First, I’d like to say that sadly I do not think Hansi Kursch’s voice is in top form here. He’s still singing technically well, with his sonorous, melodic voice still intact, but his age is showing, and he lacks the ferocity and bite of even tunes from a few years ago like “This Will Never End,” let alone classics like “I’m Alive.” He just sounds like he’s holding back a little, but then, he is getting old and we wouldn’t want him to completely throw out his voice. He does good enough, but I keep thinking he could have injected just a little more venom into some of these songs, anyway…

Second, well, the music here is pretty much what you’d expect. Pin-drop production, crunchy, layered guitars, pummeling drum-work and hooky choruses, along with a hefty helping of progressivism in the songwriting to boot. They were always a forward thinking band and this is no change in that. And the songwriting here is good, no doubt, but it’s also a little inconsistent, with some songs having a few noticeable flaws that could have been touched up. “Sacred Worlds” has some of the most complex arrangements on the album, but the chorus is way too simple and just doesn’t have any oomph to it; it’s very flat. Luckily “Tanelorn,” with its jackhammer riffing, starts up and shows us why we love this band. “Road of No Release” is one of the choice cuts here, with a slow, melodic ride through stodgy guitars and delicate keys being fronted by a really first rate, sorrowful chorus.

The rest of the album slogs through songs like “Ride into Obsession” and “Control the Divine,” which are good tunes, but just lack a certain something musically that makes them really stay with you. They both have really great verses, but then the music is kind of flat and static – see what I mean? I hate to nitpick, but these songs just have some problems. “Curse My Name” is probably the only one I don’t really like at all, as it just really is not that musically interesting, and goes on for far too long. “War of the Thrones” is a much better ballad, with a simple piano riff carrying it for a shorter and more manageable duration than its compatriot. Good tune. And “Voice in the Dark” hammers out some more tasty riffing with another catchy chorus – might be a little long, but I’ll let it go, as it does kick a fair amount of tail.

“Valkyries” is one of the best songs on here, and an oddity in that it’s a much slower, more simple song than we’re used to from them, but doesn’t lapse into the folksy kind of balladry that they usually resort to. Instead it’s kind of like “Mordred’s Song,” with a big, hymn-wide chorus and heavy, hard hitting emotive melodies. And it’s damn good – expect to get a little misty eyed at its forlorn climax. But it’s the grand finale of “Wheel of Time” that really brings home the money, with a host of vibrant, swirling riffing quickly segueing into somber folksy acoustics, and ending up as a triumphant, pounding epic for the ages. This is really the song they seem to have put most of the work into, and it works tremendously well as an album closer. It really leaves the listener with the best possible impression of the album they just heard, and that’s very important.

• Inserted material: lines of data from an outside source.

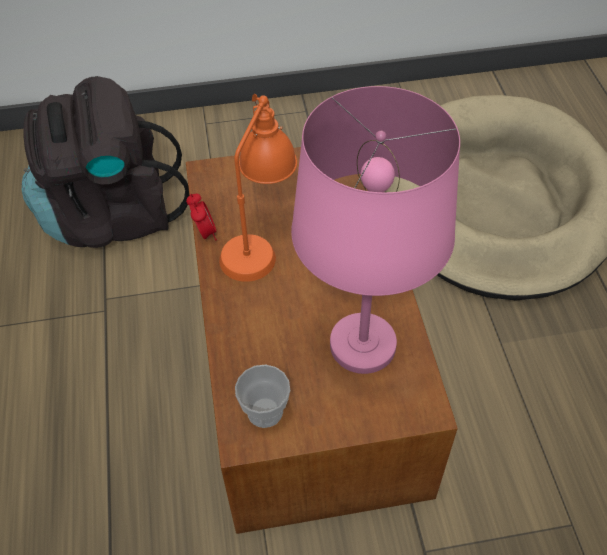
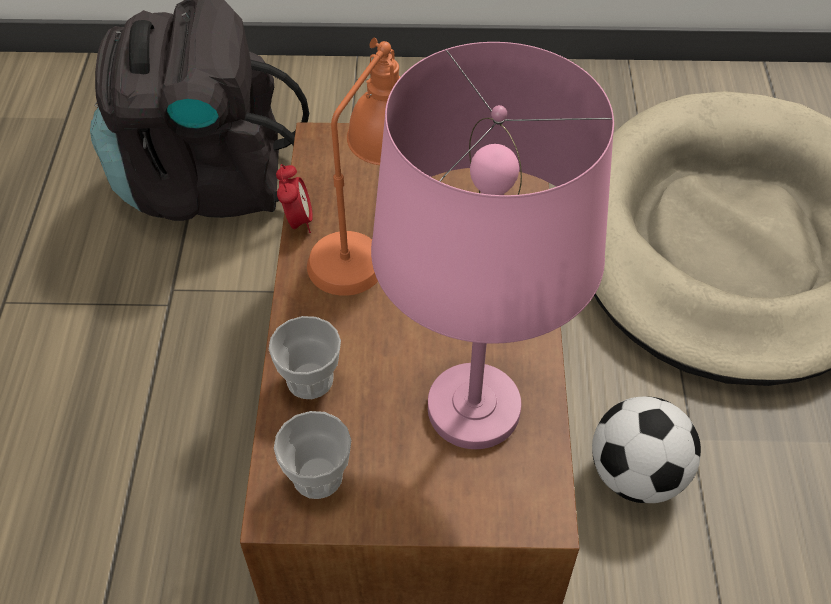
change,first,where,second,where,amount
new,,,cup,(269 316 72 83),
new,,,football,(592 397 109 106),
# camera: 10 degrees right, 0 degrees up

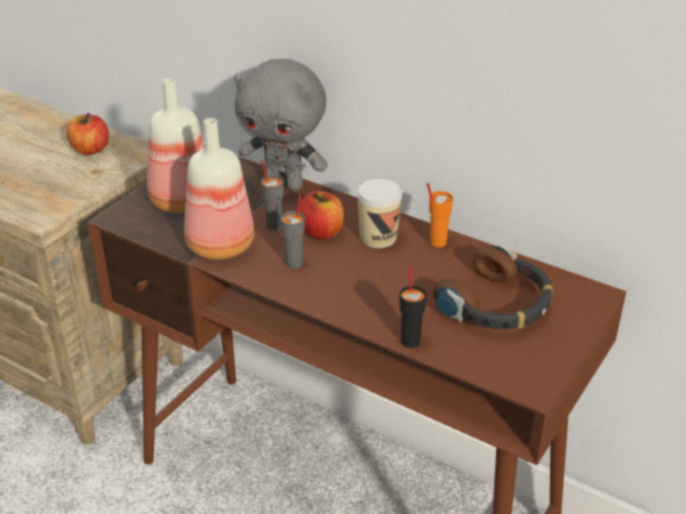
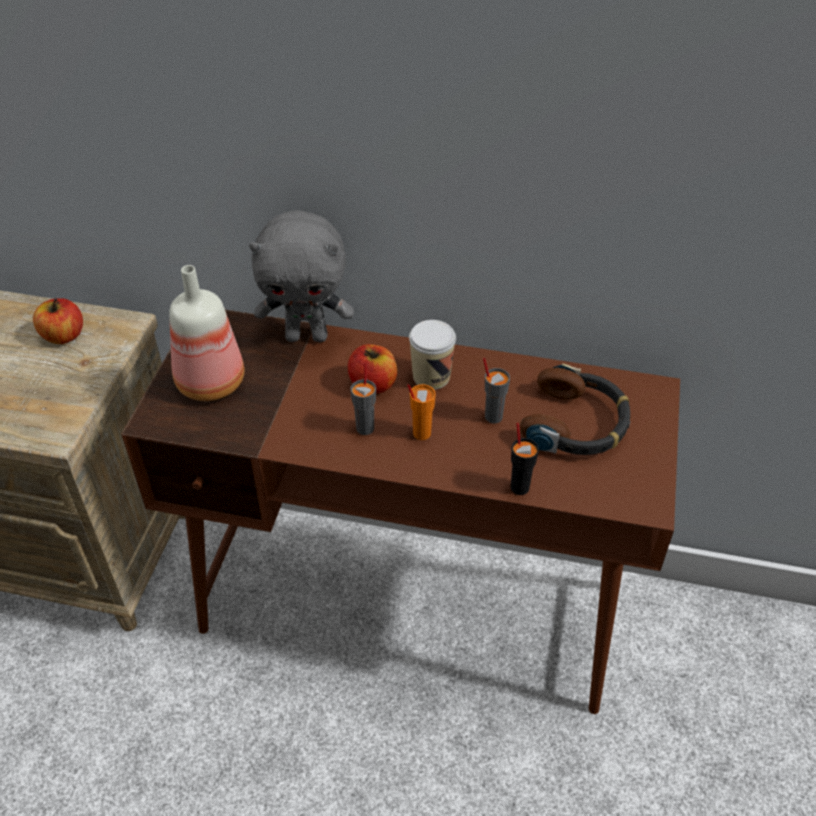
change,first,where,second,where,amount
shifted,orange cup,(427 183 26 64),,(407 384 29 56),
shifted,grey cup,(261 160 23 70),,(483 358 27 66),
gone,bottle,(184 118 70 142),,,
# camera: 20 degrees left, 10 degrees up

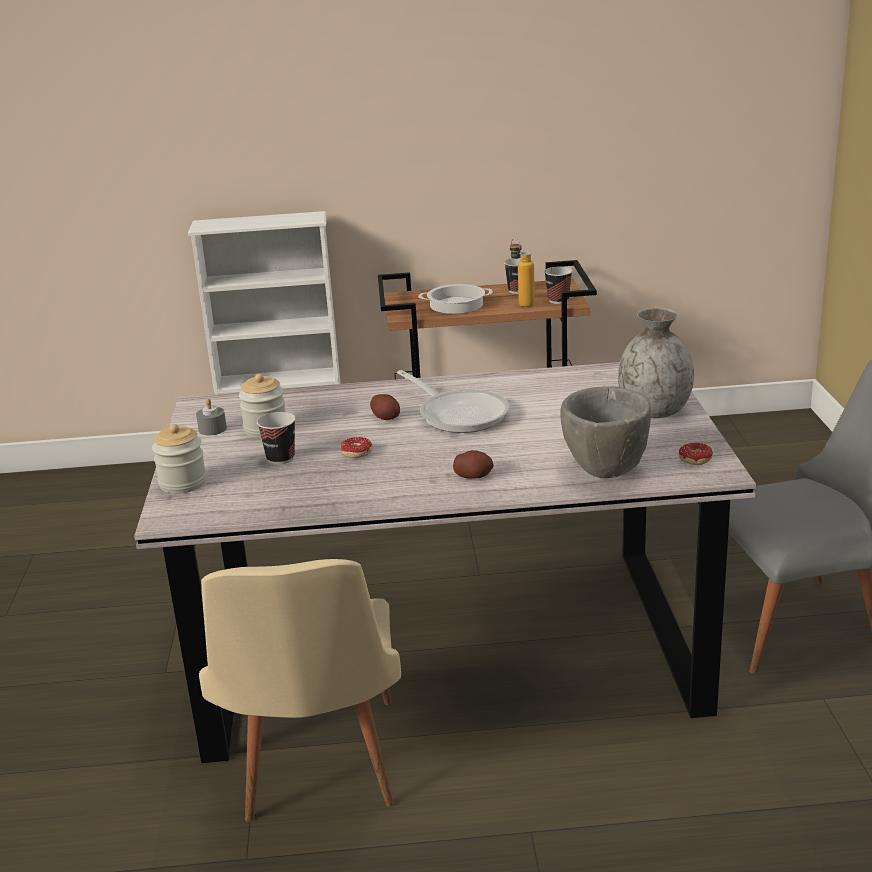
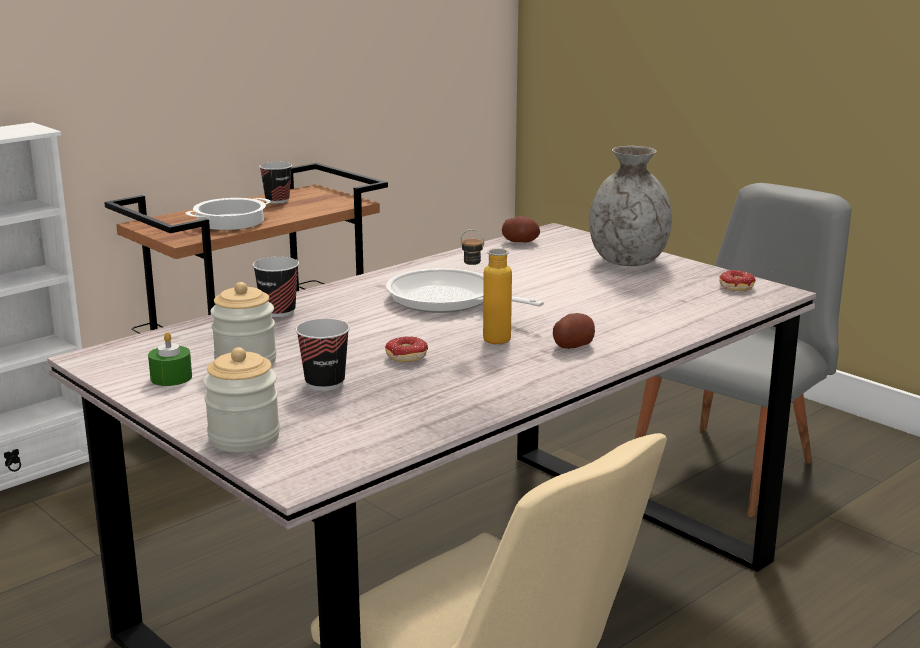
change,first,where,second,where,amount
repainted,grey candle,(196 399 31 36),green candle,(148 332 44 54),
shifted,cup,(544 267 28 37),,(252 257 47 60),
rotated,frying pan,(397 370 112 63),,(386 268 158 45),150 degrees counterclockwise
shifted,bottle,(510 238 25 69),,(460 229 52 115),
shifted,potato,(370 394 30 26),,(502 216 38 27),
gone,grey bowl,(561 386 90 92),,,
# camera: 40 degrees left, 5 degrees down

So yeah, you’ll hear a lot of people putting this on their top ten of the year lists, and I won’t say it’s completely undeserved, but At the Edge of Time is really only a solid album. That’s admirable coming from a veteran band like this, but that doesn’t mean we have to exalt it because of that. Still, though, half of this is really fun and there are even some truly well written and poignant songs on here, so if you’re a fan, this is a must by. If you just like some good power metal, I’d say this is well worth a listen anyway.